Thursday, August 9, 2012

Finding Grants For Your Classroom: Places to Start

Every teacher (except for teachers who have a lot of disposable income) reaches that point where they just can't keep spending like crazy on their classroom. OR, they spend on the basic supplies, but really want supplements, technology, etc. and just can't afford the out of pocket expense.

My wife stays home with our youngest child, so we get by on my teacher income, and it's hard, not impossible, but we cut it close sometimes. For this reason, I use most of my disposable income, check that, all of my disposable income, on my family. I don't have a lot leftover for the classroom apart from extra pencils, glue, and other essentials. Yes, I easily spend more than the $250 that we can write off on our taxes. I'm willing to bet that if you're reading this, then so do you.

I'm currently wanting to get some new technology and resources for my classroom, things like tablet computers, a projector, cool science and social studies resources, and maybe even some cool opportunities for summer professional development. The teacher who learns how to write and receive grants becomes an invaluable asset to their school. Today's post is about where to start, and more specifically how to use the best websites out there that list teacher grants.

Obviously the place to look first is Donor Choose (I just got my first grant from there funded a few days ago, check out my excitement HERE). Now don't say that Donors Choose isn't a grant site, because really, what is a grant? It's you asking someone or an organization for money to purchase things, and that's exactly what Donors Choose is. It's easy to use, you can create your account and have your first request posted in well under an hour. There's really no reason not to do it, it's completely free.

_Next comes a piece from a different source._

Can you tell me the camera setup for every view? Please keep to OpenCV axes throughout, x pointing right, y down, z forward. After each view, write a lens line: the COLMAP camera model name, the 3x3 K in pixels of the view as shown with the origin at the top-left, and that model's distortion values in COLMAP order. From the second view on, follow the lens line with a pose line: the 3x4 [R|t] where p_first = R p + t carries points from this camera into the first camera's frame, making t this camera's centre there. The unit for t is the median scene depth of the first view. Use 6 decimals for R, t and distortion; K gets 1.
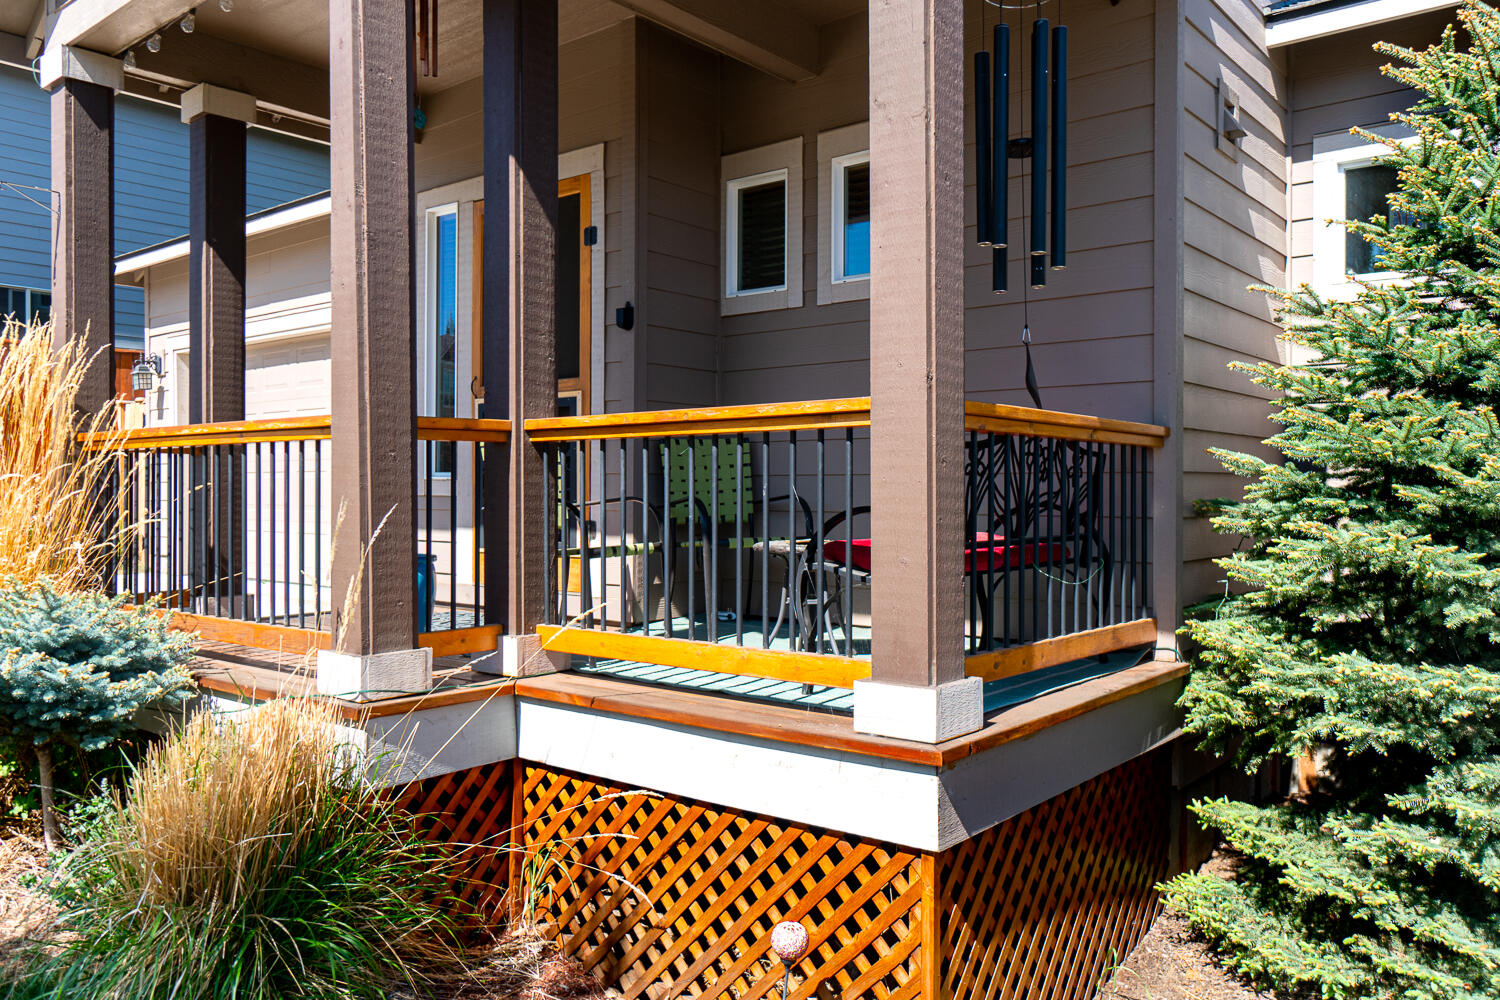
lens RADIAL K [[1169.7, 0, 753.3], [0, 1169.7, 490.6], [0, 0, 1]] dist [0.000262, -0.004492]
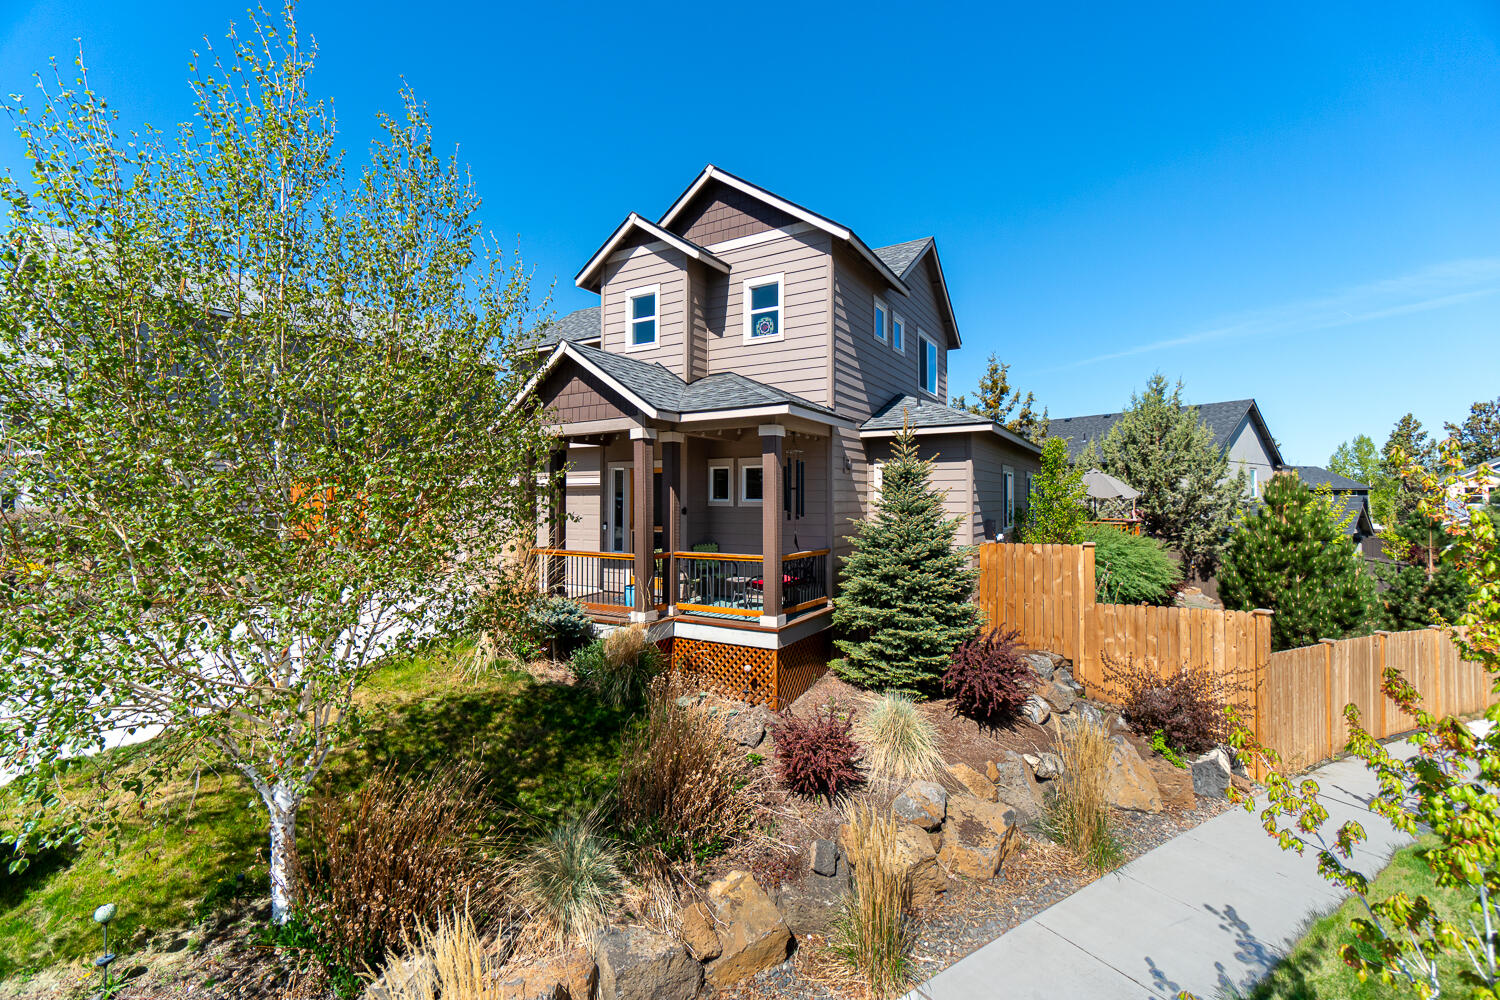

OK, I got that one out of the way, now let's get started on the others:

  • Grant Wrangler: Grant Wrangler is a search engine for teacher grants. I've gotten five grant requests completed from Grant Wrangler. There are small grants, and major national grants. Some are extremely competitive, and others are easy to come by. Just dig deep, and try for the ones that you qualify for. 
  • Kids in Need Foundation: There are links to grants through major corporations. These grants can be highly competitive, but the good thing is that many corporations give out millions in grants, the trick is getting yours in at the right time.
  • Grants 4 Teachers: This site is where you go if you're looking for a high dollar grant. You might have heard of people getting $50,000 for a mobile laptop lab, or $25,000 for iPads. There's a decent chance that they started here. Enter the information they ask for, and you'll be given a large list with many different entities that offer money. It's definitely worth a look.
  • Grants Alert: Another good place to find possible funding sources.
The keys to successful grant writing involve: 
    • Be precise: Grants that are general, or don't seem to have the work put into them in terms of precision, won't even be considered. If you're being asked to itemize items, reference the prices exactly, where you found the prices, and include sales tax in your state. You need to come across like you researched this and know everything, because you should.
    • Grant writing isn't just something you sit down and do in five minutes. The exception is Donors Choose. You can do a good grant there in a short amount of time, and as long as it's well written and compelling, they take care of the pricing and shipping and all of that stuff.
    • Focus on items that will reach a large number of kids over a number of years: Many companies that give grants will choose who they fund based on formulas that involve number of students reached, and even sometimes how many students over x amount of years will be reached. Of course the one shot grant can get funded, just be compelling.
    • It all comes down to proving that you and your students are worthy of the grant, and backing it up. If the grant asks you to provide photos or proof, do it in the given amount of time. 
    • Do your research: Think hard about what you need. A $200 grant won't be that hard to find funding more, but a $25,000 grant will probably be competitive and hard fought.
There is money out there for all of us who want it and will use it. It just comes down to knowing where to look, how to write, and having the passion to persist when your hard work doesn't pay off for awhile. Just stick with it, the first time you get a grant funded, there's really nothing quite like it, you'll be hooked forever.